Sketch in 3D: Remarkable Drawing App Gives Doodles Depth & Dimension


Programs like Sketchup have allowed amateur artists and architects to sculpt and design in three dimensions for years, but this app facilitates far more informal works that really look like sketches in 3D.

Mental Canvas is part of a suite of software for Microsoft Surface that takes more conventional sketched forms and allows users to navigate and expand them in three-dimensional space, retaining the character of rough drawings.


The infinite-depth approach of this digital canvas software lets users zoom in and rotate their view, adding layers along the way and inspecting their work from various angles. The effect is remarkable as these illustrations show.


From its creators: CAD modelling “comes at a cost.
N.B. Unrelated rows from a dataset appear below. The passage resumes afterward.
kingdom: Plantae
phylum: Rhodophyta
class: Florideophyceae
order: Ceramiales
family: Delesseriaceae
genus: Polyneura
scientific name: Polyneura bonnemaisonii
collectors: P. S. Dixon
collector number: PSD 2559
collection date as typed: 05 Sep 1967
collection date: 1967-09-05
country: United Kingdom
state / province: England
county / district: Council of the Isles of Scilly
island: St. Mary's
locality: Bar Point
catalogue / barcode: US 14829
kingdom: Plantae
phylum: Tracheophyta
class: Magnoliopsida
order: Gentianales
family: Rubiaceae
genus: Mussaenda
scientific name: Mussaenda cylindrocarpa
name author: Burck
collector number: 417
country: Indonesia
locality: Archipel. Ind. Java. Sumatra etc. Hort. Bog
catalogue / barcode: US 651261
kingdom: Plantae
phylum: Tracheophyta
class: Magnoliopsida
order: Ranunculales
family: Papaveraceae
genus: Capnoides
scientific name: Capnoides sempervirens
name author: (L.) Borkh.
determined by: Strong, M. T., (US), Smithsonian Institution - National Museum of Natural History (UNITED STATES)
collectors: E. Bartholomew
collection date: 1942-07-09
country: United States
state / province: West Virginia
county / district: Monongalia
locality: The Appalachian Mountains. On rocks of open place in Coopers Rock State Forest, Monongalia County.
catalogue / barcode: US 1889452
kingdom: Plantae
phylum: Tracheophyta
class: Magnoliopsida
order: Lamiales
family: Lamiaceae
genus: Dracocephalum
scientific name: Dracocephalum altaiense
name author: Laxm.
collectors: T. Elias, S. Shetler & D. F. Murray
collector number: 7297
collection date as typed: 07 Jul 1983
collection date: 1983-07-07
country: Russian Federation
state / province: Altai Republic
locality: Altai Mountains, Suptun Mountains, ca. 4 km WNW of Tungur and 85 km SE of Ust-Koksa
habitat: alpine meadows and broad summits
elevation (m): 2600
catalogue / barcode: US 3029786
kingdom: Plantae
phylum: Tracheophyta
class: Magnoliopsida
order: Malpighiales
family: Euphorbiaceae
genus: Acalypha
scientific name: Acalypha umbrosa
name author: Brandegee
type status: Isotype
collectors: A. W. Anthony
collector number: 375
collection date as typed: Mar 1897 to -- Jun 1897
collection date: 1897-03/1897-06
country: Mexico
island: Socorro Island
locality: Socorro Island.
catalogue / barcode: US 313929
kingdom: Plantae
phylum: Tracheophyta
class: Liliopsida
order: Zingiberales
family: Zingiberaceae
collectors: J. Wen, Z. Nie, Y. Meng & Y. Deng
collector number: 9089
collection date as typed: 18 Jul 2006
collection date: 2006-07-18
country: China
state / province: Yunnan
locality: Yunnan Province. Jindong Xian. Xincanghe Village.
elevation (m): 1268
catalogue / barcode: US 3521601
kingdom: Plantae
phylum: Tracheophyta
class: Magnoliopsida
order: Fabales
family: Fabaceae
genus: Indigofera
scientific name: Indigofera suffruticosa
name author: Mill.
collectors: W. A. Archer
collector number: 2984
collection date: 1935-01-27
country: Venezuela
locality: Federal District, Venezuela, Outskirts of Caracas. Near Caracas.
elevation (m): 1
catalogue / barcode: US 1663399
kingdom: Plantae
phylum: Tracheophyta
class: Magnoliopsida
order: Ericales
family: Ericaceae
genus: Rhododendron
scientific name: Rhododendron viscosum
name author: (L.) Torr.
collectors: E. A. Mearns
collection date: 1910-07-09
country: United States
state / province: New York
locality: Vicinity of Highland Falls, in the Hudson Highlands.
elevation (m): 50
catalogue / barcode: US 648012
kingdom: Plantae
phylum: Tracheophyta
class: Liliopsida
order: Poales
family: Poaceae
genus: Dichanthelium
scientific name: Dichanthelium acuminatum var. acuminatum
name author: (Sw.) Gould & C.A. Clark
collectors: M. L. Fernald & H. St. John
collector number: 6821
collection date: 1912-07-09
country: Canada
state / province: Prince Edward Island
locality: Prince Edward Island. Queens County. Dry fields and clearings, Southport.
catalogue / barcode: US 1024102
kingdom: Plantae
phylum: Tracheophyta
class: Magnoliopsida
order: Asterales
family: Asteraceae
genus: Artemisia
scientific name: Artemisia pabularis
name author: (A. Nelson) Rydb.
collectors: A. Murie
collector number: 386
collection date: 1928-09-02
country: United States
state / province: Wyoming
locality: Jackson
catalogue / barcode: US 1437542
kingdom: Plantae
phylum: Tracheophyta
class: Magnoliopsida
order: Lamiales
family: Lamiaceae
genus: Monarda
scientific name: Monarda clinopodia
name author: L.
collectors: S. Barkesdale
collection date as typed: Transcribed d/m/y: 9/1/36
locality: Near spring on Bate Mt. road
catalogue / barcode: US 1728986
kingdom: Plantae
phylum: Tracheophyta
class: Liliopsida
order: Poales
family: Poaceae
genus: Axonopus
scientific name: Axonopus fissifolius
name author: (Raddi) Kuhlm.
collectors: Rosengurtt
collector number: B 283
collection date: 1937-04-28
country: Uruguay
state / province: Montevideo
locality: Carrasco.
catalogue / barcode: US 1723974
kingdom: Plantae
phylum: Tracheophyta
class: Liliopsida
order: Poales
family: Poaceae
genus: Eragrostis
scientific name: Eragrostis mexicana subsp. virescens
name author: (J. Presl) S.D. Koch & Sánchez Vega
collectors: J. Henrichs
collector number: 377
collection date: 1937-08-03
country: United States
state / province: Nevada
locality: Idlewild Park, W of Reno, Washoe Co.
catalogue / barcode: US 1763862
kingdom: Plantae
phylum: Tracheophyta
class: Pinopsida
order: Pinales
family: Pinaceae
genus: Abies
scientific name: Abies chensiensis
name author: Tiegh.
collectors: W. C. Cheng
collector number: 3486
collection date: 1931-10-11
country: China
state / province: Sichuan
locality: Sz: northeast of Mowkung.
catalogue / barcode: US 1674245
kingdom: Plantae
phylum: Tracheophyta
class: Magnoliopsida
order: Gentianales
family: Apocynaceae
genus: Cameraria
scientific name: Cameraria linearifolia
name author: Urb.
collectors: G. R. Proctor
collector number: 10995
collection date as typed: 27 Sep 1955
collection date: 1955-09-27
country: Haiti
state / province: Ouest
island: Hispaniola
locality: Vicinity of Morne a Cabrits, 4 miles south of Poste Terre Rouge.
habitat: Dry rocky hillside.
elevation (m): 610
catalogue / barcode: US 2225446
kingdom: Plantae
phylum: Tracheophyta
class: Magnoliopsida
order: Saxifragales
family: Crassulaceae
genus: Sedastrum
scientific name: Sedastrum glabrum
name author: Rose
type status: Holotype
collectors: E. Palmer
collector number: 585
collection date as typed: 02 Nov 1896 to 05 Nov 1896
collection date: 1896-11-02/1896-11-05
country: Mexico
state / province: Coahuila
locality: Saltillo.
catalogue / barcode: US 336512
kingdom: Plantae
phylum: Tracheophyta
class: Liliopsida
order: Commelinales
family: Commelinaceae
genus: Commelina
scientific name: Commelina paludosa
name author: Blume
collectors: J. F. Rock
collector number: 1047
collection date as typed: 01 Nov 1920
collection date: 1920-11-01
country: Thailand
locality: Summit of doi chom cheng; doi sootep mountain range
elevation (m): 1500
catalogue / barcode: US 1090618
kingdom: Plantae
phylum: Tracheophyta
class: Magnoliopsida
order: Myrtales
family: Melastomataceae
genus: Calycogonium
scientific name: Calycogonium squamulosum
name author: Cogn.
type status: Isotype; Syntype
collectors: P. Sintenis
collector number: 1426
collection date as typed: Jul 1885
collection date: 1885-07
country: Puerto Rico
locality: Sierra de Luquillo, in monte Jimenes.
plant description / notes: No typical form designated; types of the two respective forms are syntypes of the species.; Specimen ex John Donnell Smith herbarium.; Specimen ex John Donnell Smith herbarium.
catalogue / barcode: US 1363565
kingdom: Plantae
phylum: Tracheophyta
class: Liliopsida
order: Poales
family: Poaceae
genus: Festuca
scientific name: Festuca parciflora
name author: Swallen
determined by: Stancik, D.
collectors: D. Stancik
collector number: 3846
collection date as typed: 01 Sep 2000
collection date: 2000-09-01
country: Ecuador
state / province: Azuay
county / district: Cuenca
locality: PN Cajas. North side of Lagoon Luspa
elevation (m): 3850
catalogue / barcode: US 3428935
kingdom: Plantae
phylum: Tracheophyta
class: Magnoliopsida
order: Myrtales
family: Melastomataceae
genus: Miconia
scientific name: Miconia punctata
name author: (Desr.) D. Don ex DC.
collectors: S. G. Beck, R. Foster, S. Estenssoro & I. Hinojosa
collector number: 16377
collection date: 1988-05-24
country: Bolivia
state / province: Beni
The cost is that one, you have to have a fully resolved three-dimensional model, even if it’s just a cube; second it’s very hard to edit a CAD model, it’s not fast and fluid like a sketch. At any given moment when you’re sketching, the designer or artist has full control over everything in that representation, but with a CAD model, that’s defined by the computer.”

This clever approach liberates an artist from the ordinary constraints of a physical page or even a drawing tablet, letting them shape worlds that maintain the character of a sketch but can be used to tell and frame stories in new ways.


As with programs like Sketchup, a bookmarking tool allows users to save and store various views then retrace their steps, creating potential for 3D storytelling. It also lets a user pick the perfect shot, navigating three-dimensional space to select an ideal perspective. A dynamic dial tool, meanwhile, lets the artist rotate between colors and line qualities without backing out of the drawing.

As any good architect knows, an unfinished-looking drawing can be an asset: “A sketch has a quality when it’s unfinished; there’s so much possibility, there’s so much room for interpretation, and [Mental Canvas] expands the idea of a sketch. It makes it less flat. In architecture you always want that “Wow” design that gets everyone excited in the room, and [Mental Canvas] enhances it.”

One can see a lot of similarities here between Mental Canvas and tools being developed for augmented and virtual reality platforms. In a way, this program closes the gap, allowing users with more ordinary tools, devices and interfaces to accomplish something wonderful in 3D space.